=== Section Start ===

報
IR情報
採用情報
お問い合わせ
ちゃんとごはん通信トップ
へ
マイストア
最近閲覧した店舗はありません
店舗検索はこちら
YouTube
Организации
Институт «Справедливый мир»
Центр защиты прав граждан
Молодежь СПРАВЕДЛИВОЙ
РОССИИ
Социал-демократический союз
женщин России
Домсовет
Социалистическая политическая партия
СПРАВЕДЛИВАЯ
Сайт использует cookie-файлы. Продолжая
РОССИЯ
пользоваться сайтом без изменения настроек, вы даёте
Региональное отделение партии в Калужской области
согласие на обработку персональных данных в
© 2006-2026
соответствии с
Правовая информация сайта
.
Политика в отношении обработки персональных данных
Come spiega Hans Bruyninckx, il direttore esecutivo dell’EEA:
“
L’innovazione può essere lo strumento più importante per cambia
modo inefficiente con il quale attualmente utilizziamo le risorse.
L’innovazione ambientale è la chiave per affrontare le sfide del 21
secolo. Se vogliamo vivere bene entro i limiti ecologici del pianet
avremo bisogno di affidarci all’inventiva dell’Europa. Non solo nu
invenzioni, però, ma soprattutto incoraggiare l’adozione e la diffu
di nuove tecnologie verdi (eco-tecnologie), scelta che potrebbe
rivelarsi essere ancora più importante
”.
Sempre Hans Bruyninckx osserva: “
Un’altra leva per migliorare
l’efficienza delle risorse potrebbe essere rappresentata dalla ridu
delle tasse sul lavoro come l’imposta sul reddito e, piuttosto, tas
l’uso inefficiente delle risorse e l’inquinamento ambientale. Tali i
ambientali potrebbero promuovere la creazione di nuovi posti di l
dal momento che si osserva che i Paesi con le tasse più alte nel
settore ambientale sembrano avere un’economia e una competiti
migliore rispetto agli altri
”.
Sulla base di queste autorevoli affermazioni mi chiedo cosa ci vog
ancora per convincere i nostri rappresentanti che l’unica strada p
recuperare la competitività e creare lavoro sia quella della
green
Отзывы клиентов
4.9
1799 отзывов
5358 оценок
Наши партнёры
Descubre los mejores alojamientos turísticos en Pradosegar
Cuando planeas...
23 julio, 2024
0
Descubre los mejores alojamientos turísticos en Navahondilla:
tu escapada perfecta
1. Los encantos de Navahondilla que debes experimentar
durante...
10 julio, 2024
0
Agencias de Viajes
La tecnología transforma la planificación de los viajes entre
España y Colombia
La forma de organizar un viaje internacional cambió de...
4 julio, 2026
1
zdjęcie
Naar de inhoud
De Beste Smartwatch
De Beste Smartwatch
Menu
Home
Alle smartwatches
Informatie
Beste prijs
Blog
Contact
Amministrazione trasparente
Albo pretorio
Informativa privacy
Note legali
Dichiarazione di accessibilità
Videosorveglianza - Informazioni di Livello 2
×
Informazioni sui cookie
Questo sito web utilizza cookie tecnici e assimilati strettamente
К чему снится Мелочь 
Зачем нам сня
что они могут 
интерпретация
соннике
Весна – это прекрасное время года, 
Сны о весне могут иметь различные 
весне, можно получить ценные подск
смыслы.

=== Section End ===
=== Section Start ===

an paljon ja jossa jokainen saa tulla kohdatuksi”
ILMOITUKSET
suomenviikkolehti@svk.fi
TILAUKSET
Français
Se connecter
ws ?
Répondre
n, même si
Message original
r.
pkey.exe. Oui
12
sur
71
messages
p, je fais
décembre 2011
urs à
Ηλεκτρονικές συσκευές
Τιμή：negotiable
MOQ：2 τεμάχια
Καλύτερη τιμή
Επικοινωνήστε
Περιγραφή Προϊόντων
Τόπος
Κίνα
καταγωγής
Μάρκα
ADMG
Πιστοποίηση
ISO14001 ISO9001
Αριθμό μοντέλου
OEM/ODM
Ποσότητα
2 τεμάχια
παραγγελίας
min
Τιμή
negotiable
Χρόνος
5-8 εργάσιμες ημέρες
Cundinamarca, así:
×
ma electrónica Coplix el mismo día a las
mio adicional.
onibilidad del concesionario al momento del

=== Section End ===
=== Section Start ===

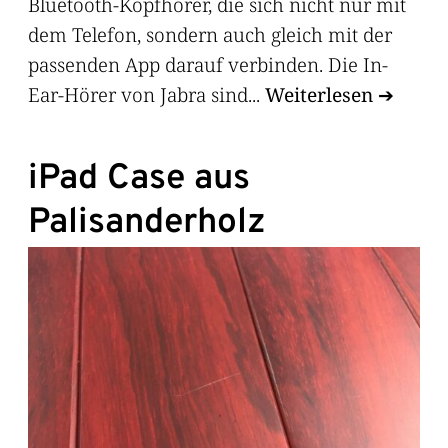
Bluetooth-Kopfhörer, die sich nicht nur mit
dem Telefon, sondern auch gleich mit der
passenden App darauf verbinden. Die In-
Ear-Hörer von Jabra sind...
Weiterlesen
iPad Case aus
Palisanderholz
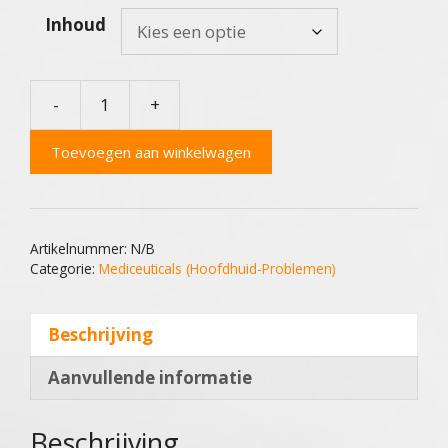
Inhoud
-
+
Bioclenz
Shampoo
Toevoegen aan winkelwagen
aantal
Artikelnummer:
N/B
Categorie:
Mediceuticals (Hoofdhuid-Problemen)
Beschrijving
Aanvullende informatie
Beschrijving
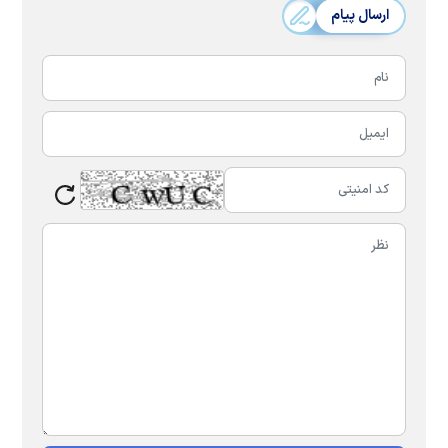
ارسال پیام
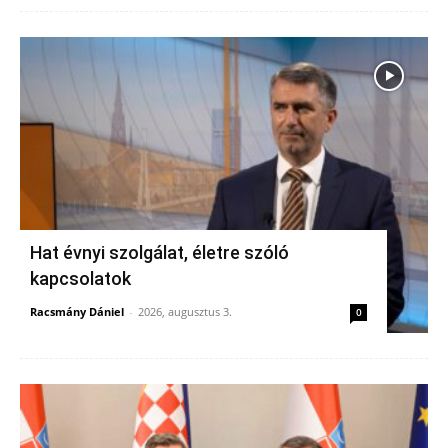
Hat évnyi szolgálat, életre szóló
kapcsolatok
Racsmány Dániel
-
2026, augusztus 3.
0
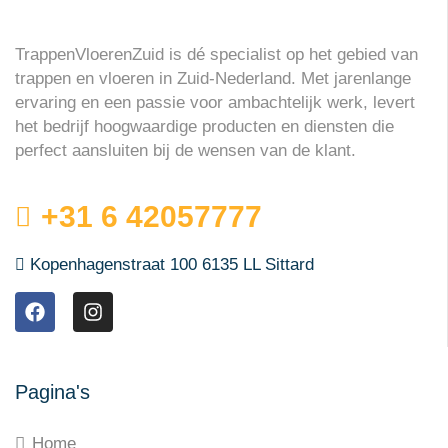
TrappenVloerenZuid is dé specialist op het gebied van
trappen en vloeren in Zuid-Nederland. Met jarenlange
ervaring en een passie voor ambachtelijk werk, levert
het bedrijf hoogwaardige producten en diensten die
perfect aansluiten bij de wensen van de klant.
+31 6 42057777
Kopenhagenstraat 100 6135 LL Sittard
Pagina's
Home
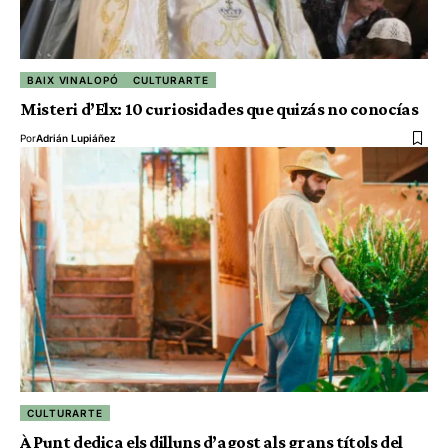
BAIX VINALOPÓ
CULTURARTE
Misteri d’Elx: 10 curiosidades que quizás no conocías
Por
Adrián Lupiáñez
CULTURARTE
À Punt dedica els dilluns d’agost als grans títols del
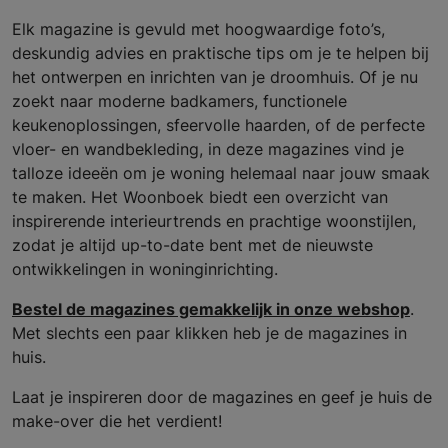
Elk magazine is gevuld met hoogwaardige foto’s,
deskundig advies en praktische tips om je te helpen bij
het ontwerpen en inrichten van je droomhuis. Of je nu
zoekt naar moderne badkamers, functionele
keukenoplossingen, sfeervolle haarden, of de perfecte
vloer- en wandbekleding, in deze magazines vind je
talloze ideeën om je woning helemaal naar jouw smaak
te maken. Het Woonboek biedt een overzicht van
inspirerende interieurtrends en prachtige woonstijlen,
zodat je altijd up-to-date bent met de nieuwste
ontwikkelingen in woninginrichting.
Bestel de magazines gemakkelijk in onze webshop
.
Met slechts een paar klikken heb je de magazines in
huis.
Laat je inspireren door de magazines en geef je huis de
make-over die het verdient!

=== Section End ===

■ TRY IT: Print the lines of the listing between the line containing "Elk magazine is" and the line containing "make-over die het verdient!", inclusive, reproducing them exactly.

■ PROBLEM SOLUTION:
Elk magazine is gevuld met hoogwaardige foto’s,
deskundig advies en praktische tips om je te helpen bij
het ontwerpen en inrichten van je droomhuis. Of je nu
zoekt naar moderne badkamers, functionele
keukenoplossingen, sfeervolle haarden, of de perfecte
vloer- en wandbekleding, in deze magazines vind je
talloze ideeën om je woning helemaal naar jouw smaak
te maken. Het Woonboek biedt een overzicht van
inspirerende interieurtrends en prachtige woonstijlen,
zodat je altijd up-to-date bent met de nieuwste
ontwikkelingen in woninginrichting.
Bestel de magazines gemakkelijk in onze webshop
.
Met slechts een paar klikken heb je de magazines in
huis.
Laat je inspireren door de magazines en geef je huis de
make-over die het verdient!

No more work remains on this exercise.